▶ [WORK INSTRUCTIONS] The response should repeat word for word every line below from the one with "manageable sections board" to the one with "ntations and reports.", inclusive, and nothing else; leave pictures out.

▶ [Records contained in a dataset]
--- START ---
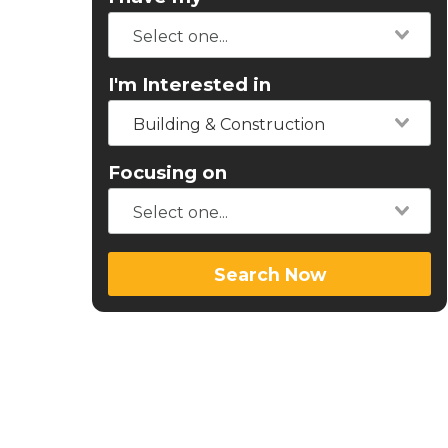
I'm Interested in
Building & Construction
Focusing on
Search Now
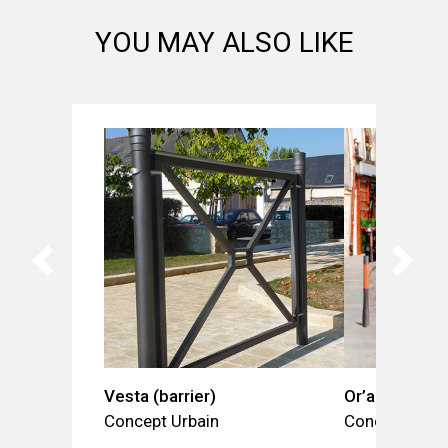
YOU MAY ALSO LIKE
Vesta (barrier)
Or’a (bollard)
Concept Urbain
Concept Urba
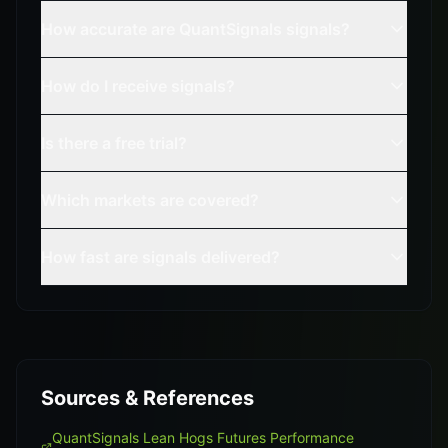
How accurate are QuantSignals signals?
How do I receive signals?
Is there a free trial?
Which markets are covered?
How fast are signals delivered?
Sources & References
QuantSignals Lean Hogs Futures Performance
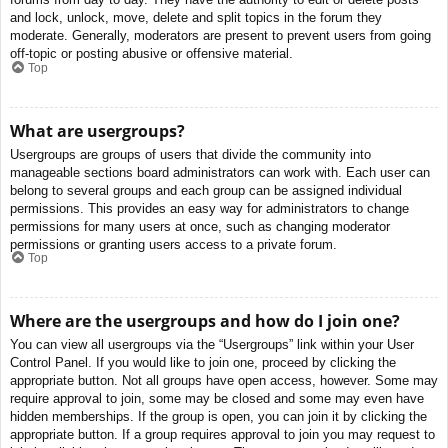
and lock, unlock, move, delete and split topics in the forum they
moderate. Generally, moderators are present to prevent users from going
off-topic or posting abusive or offensive material.
Top
What are usergroups?
Usergroups are groups of users that divide the community into
manageable sections board administrators can work with. Each user can
belong to several groups and each group can be assigned individual
permissions. This provides an easy way for administrators to change
permissions for many users at once, such as changing moderator
permissions or granting users access to a private forum.
Top
Where are the usergroups and how do I join one?
You can view all usergroups via the “Usergroups” link within your User
Control Panel. If you would like to join one, proceed by clicking the
appropriate button. Not all groups have open access, however. Some may
require approval to join, some may be closed and some may even have
hidden memberships. If the group is open, you can join it by clicking the
appropriate button. If a group requires approval to join you may request to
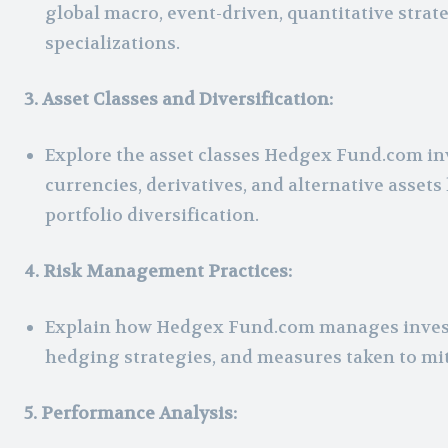
global macro, event-driven, quantitative stra
specializations.
3. Asset Classes and Diversification:
Explore the asset classes Hedgex Fund.com inv
currencies, derivatives, and alternative assets 
portfolio diversification.
4. Risk Management Practices:
Explain how Hedgex Fund.com manages invest
hedging strategies, and measures taken to mit
5. Performance Analysis:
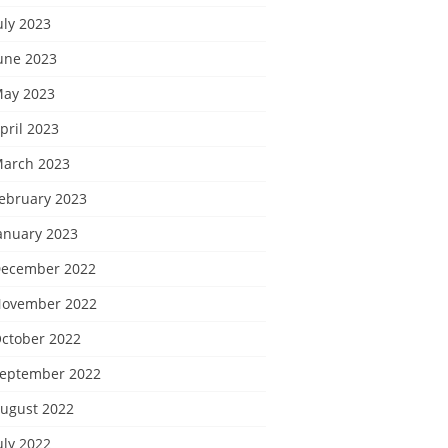
uly 2023
une 2023
ay 2023
pril 2023
arch 2023
ebruary 2023
anuary 2023
ecember 2022
ovember 2022
ctober 2022
eptember 2022
ugust 2022
uly 2022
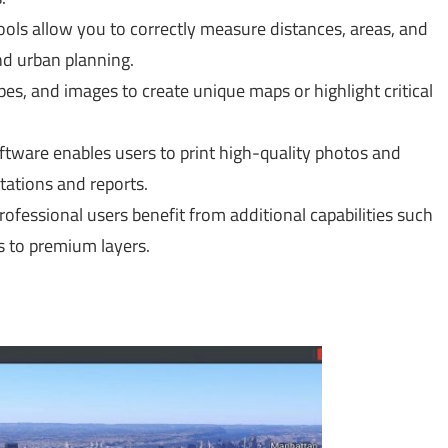
ls allow you to correctly measure distances, areas, and
nd urban planning.
es, and images to create unique maps or highlight critical
ftware enables users to print high-quality photos and
ntations and reports.
rofessional users benefit from additional capabilities such
s to premium layers.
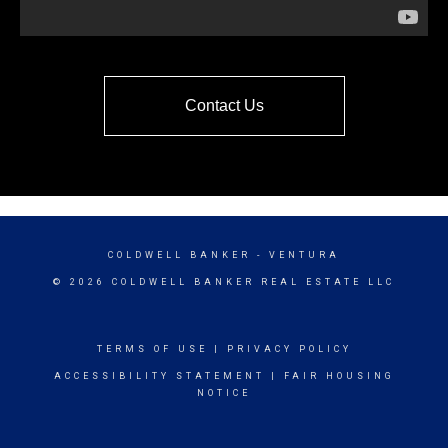
Contact Us
COLDWELL BANKER
- VENTURA
© 2026 COLDWELL BANKER REAL ESTATE LLC
TERMS OF USE
|
PRIVACY POLICY
ACCESSIBILITY STATEMENT
|
FAIR HOUSING
NOTICE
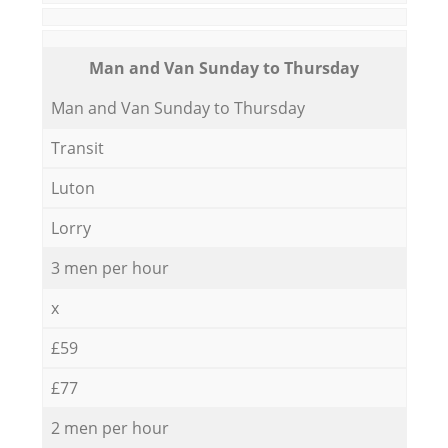
Мan аnd Van Sunday to Thursday
Мan аnd Van Sunday to Thursday
Transit
Luton
Lorry
3 men per hour
x
£59
£77
2 men per hour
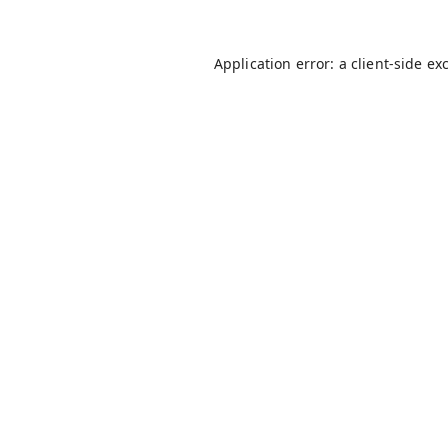
Application error: a
client
-side ex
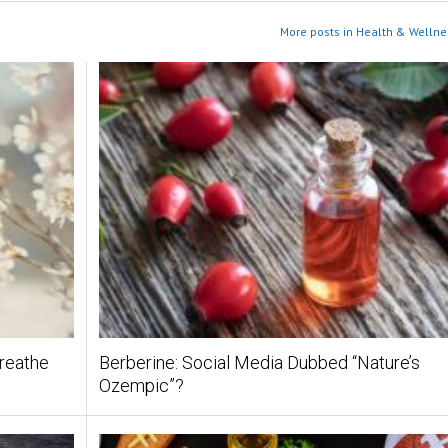
More posts in Health & Wellne
Breathe
Berberine: Social Media Dubbed “Nature’s
Ozempic”?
--- END ---
▶ [SOLUTION TO THIS EXERCISE]
manageable sections board administrators can work with. Each user can
belong to several groups and each group can be assigned individual
permissions. This provides an easy way for administrators to change
permissions for many users at once, such as changing moderator
permissions or granting users access to a private forum.
Top
Where are the usergroups and how do I join one?
You can view all usergroups via the “Usergroups” link within your User
Control Panel. If you would like to join one, proceed by clicking the
appropriate button. Not all groups have open access, however. Some may
require approval to join, some may be closed and some may even have
hidden memberships. If the group is open, you can join it by clicking the
appropriate button. If a group requires approval to join you may request to
global macro, event-driven, quantitative stra
specializations.
3. Asset Classes and Diversification:
Explore the asset classes Hedgex Fund.com inv
currencies, derivatives, and alternative assets 
portfolio diversification.
4. Risk Management Practices:
Explain how Hedgex Fund.com manages invest
hedging strategies, and measures taken to mit
5. Performance Analysis:
uly 2023
une 2023
ay 2023
pril 2023
arch 2023
ebruary 2023
anuary 2023
ecember 2022
ovember 2022
ctober 2022
eptember 2022
ugust 2022
uly 2022
ls allow you to correctly measure distances, areas, and
nd urban planning.
es, and images to create unique maps or highlight critical
ftware enables users to print high-quality photos and
ntations and reports.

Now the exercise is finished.